After the Penitential Act, the Kyrie, eleison (Lord, have mercy), is always begun, unless it has already been part of the Penitential Act.
Ceremonial of Bishops #255, on Ash Wednesday:
The introductory rites of the Mass and, as circumstances suggest, also the Kyrie are omitted, and the bishop immediately says the opening prayer.
The Penitential Act follows. After this, the Kyrie is sung or said, in accordance with the rubrics (cf. no. 52).
Roman Missal, Third Edition, which says for Ash Wednesday (Stational) and Palm Sunday:
Omitting the Introductory Rites and, if appropriate, the Kyrie, he says the Collect of the Mass, and then continues the Mass in the usual way.
The Third Edition of the Roman Missal clarified that the Gloria should be sung at weddings. This creates another situation giving us clear instructions to omit the penitential rite and to sing the Gloria, but making no mention of the Kyrie. I had hoped that this issue would be clarified with the new edition of The Order of Celebrating Matrimony. However, the recently published Order of Celebrating Matrimony states:
The Penitential Act is omitted. The Gloria in excelsis is said according to the rubric of the Roman Missal…

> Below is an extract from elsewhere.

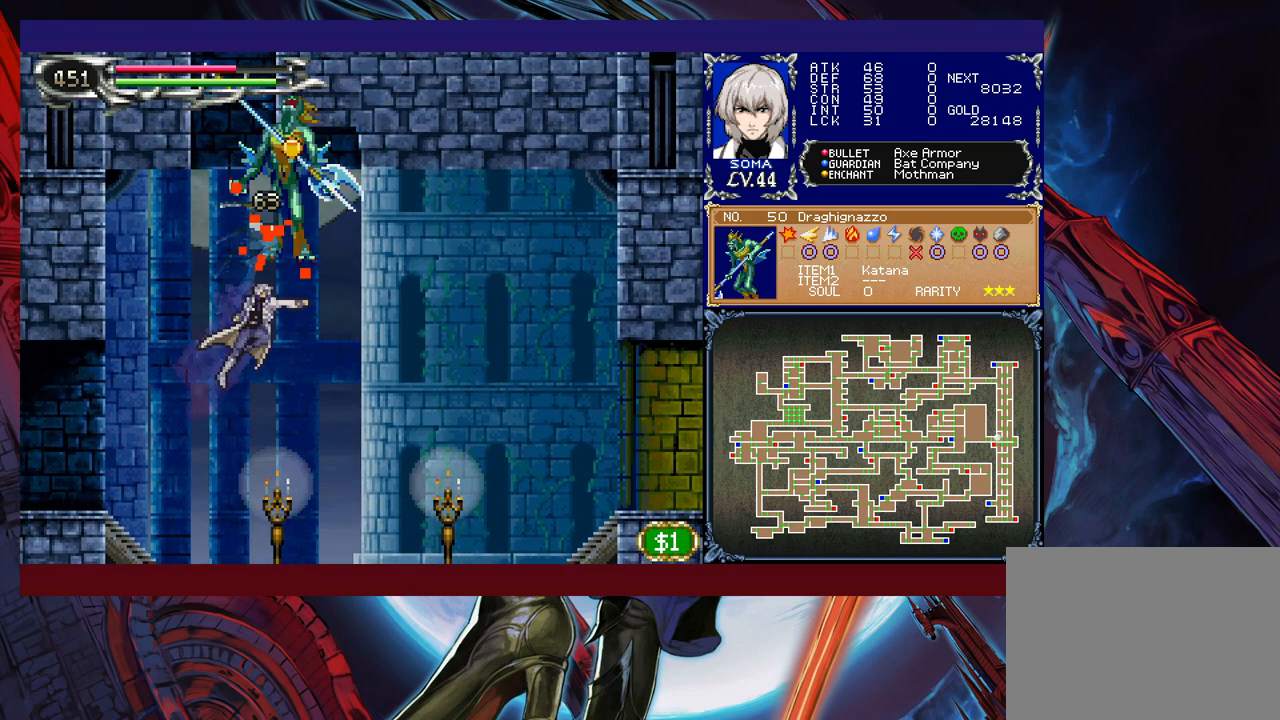
{"buttons": [], "left_stick": "right", "events": [[83, "left_stick", "right"]]}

An insert like this: “The Penitential Act and the Kyrie are omitted.” OR “The Kyrie and Gloria in excelsis are said…” would have clarified the issue.
The Bishop’s Committee on the Liturgy developed this analysis of the issue: bislitkyrie
The Extraordinary Form: what does it teach us?
As a reference, at a wedding in the Extraordinary Form (the Mass before Vatican II), the Kyrie follows the entrance chant . In the extraordinary form, the rite of marriage takes place before the Mass is celebrated. After the couple give their consent, exchange vows, and the rings are blessed and exchanged, the entrance chant begins. In this example, the Kyrie begins at 8:48.
The community at Musicasacra.com forum discuss this topic here.
In cases of ambiguity such as this, discuss the issue with the pastor and proceed according to his decision.